There are times, however, when no matter how much we want to accommodate our client, no matter how much we want to deliver, it becomes impossible to meet their expectations. When I’m placed in these situations, I’m faced with the potential of doing the one thing I hate doing — telling a client “No.” “No, I can’t meet that deadline”; “No, I can’t reduce our fee”; “No, I can’t design that.” I loathe saying “No,” because “No” is a definite, in-your-face word of rejection which immediately creates an atmosphere of contention. In the professional services industry, if you tell a client “No” often enough, they’ll find someone who will tell them “Yes.”
So, what do you do in a situation where circumstances dictate the only answer can be “No”? For me, it’s simple. I say “No” by saying “Yes.” This sounds as if I’m contradicting myself, but I assure you I’m not. It’s all in the semantics.

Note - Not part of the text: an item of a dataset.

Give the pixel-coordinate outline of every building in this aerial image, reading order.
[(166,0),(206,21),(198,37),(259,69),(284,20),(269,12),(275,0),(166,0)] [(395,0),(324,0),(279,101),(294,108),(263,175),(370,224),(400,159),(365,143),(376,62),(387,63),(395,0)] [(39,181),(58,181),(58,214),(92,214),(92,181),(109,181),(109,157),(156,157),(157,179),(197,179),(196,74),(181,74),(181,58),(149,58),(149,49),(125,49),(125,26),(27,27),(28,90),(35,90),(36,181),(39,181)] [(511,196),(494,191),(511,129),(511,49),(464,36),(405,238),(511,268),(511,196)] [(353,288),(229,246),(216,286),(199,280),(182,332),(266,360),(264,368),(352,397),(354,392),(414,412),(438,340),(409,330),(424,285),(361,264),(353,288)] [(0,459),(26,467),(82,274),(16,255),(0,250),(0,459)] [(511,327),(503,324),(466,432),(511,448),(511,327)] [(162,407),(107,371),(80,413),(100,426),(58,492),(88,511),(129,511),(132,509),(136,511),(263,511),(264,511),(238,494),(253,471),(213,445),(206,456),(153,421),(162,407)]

Exactly how then does one disagree by agreeing? You say “No” by saying “Yes” when you tell a client what you can do instead of what you can’t. For example, a client calls to discuss project scope for a new senior living facility. Eventually, the conversation turns to due dates and deliverables. The client asks for plans on a date you can’t possibly meet and they’re waiting for you to respond. If you tell them, “I can’t get you plans on Wednesday,” it will be interpreted much differently than if you tell them, “I can get you plans on Friday by noon.” In the first statement, you blatantly tell the client they can’t have what they want, while in the second statement, you bypass that negativity by stating when you can deliver. You come across as being agreeable and a team player. You say “No” by saying “Yes.” It’s a small linguistic difference, but it’s perceived very differently, and as they say, perception is reality no matter if you’re in MEP design or not.